Published online by Cambridge University Press: 05 June 2012
Today, few features of the American policy landscape are as prominent and popular, or have proven as resilient over time, as the Social Security program. The largest single item of federal expenditure, Social Security routinely ranks among the state activities most valued by ordinary citizens (United States Office of Management and Budget 2008). Over the last thirty years, the retirement program has survived largely intact against assault by a highly mobilized and politically ascendant conservative movement, most recently withstanding President George W. Bush's 2005 push for partial privatization.

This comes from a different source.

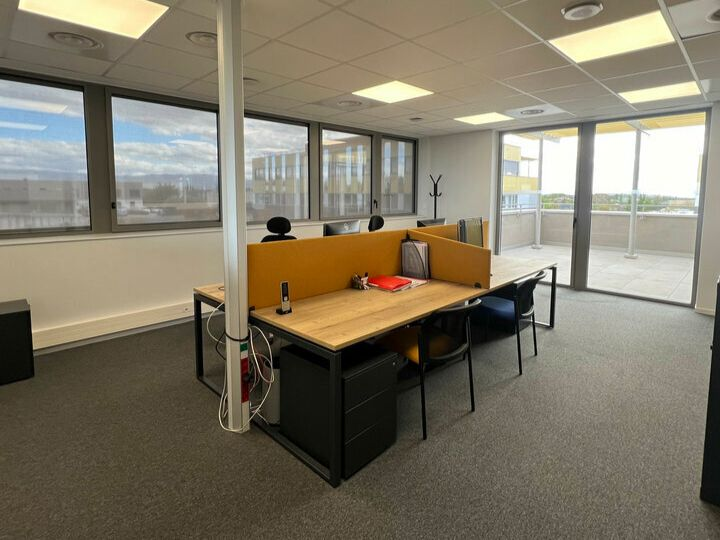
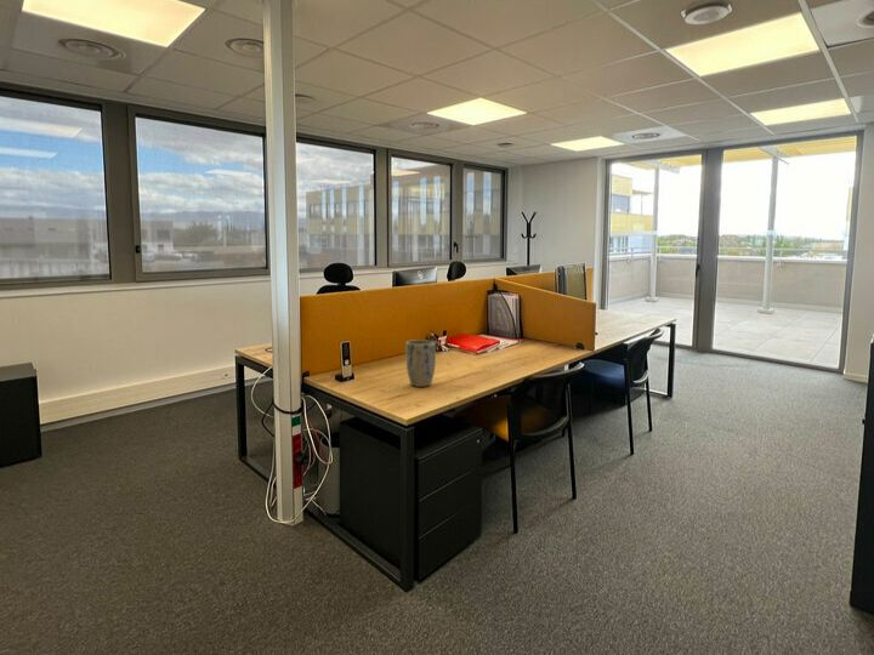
+ plant pot [404,338,437,388]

Such political success, however, could hardly have been predicted at the moment of Social Security's establishment. Two features of the scheme's original financial architecture suggested a particularly troubled political future. First, the program was to be financed solely via payroll contributions from insured workers and their employers. Among its consequences, reliance on payroll taxes made the program's financing highly regressive, concentrating the visible tax burden on those constituents who could least afford to pay (Leuchtenburg 1963; Leff 1983). Second, the program was established on a “funded” actuarial basis, much like a private insurance plan. As a funded scheme, Social Security would not use current payroll contributions to finance current social expenditures but save them to cover the cost of future outlays. While “funding” would result in lower long-term contribution rates, it required imposing a far higher payroll tax and paying far lower benefits for the scheme's first decades.